Испанцы трех миров | страница 29



Мой друг бережно склонился, снял с раненого рваное тряпье, накинутое сверху, смыл кровь и стал ощупывать кости и мышцы. Время от времени он оборачивался ко мне:

— Ce n’est rien…[4]

Вечерело. Со стороны Уэльвы пахло морем, смолой и рыбой. Упруго круглился на розовом закате изумрудный бархат апельсиновой рощи. В сирени, зеленой и сиреневой, красный и зеленый попугай горел любопытством, кося круглыми глазками.

У бедного охотника блеснули, наливаясь солнцем, слезы; прорвался задушенный крик. И попугай мгновенно:

— Ce n’est rien…

Мой друг стянул на раненом бинты… Бедняга:

— О-о-ой!

А попугай, в сирени:

— Ce n’est rien… Ce n’est rien…


ЦЫГАНЕ


Взгляни, Платеро, как растянулись они, словно хвост изнемогшего пса, на булыжном солнцепеке.

Цыганка, глиняная статуя, распирая молодой медной наготой зеленые и красные лохмотья, дергает сухие былки бурьяна, насколько достают раскинутые руки, черные, как дно котла. Девочка, сплошные космы, чертит угольком на стене непристойные каракули. Малыш, навзничь, мочится себе в пупок, как фонтан в чашу, и плачет ради своего удовольствия. Мужчина и мартышка дружно чешутся: он, бормоча, скребет лохмы, она — ребра, словно гитарные струны.
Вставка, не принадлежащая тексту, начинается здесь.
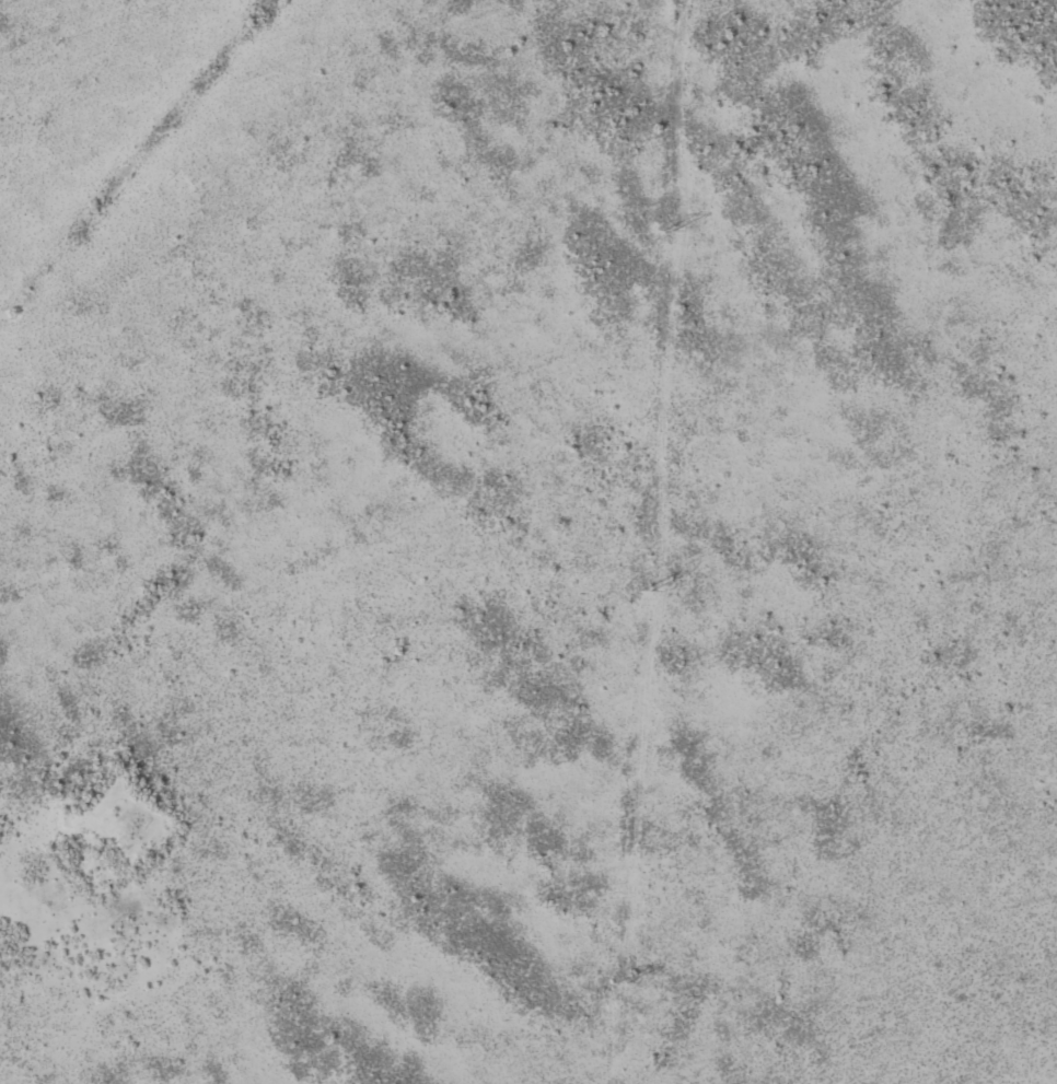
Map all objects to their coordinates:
power tower: (666, 231)
power tower: (644, 590)
power tower: (622, 982)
Иногда мужчина разгибается, долго встает, выходит на середину улицы и безучастно колотит в бубен, щурясь на балкон. Цыганка поет, пронзительно и заунывно, попутно огрызаясь на пинки малыша. Мартышка, чья цепь весит больше, чем она сама, бестолково, невпопад, перекувыркивается и тут же принимается искать в канавке среди битых черепков что-нибудь помягче.

Три часа… Почтовая карета затихает на подъеме Новой улицы. Солнце, одно солнце…

— Перед тобой, Платеро, идеал семьи… Муж — как дуб, который шумит; жена — как лоза, которая стелется; двое малышей — он и она — для продолжения рода и зверек, — маленький и утлый, как мир, — который их кормит, ловя блох…


СВОБОДА


Взгляд мой, занятый встречными цветами, приковала ослепительная птица, которая без конца над сырым зеленым лугом поднималась и падала в заарканенном полете.

Мы тихонько подошли ближе, впереди я, за мной Платеро. Там, у тенистого водопоя, коварная детвора уже приготовила охотничью сеть. Злосчастный манок, отчаянно взлетая навстречу боли, невольно скликал своих братьев по небу.

Светлое утро сквозило синевой. С ближних сосен сыпались восторженные трели, наплывали и отдалялись, не стихая, в лад мягкому золотистому бризу, волновавшему вершины. Бедный наивный хор над самой западней!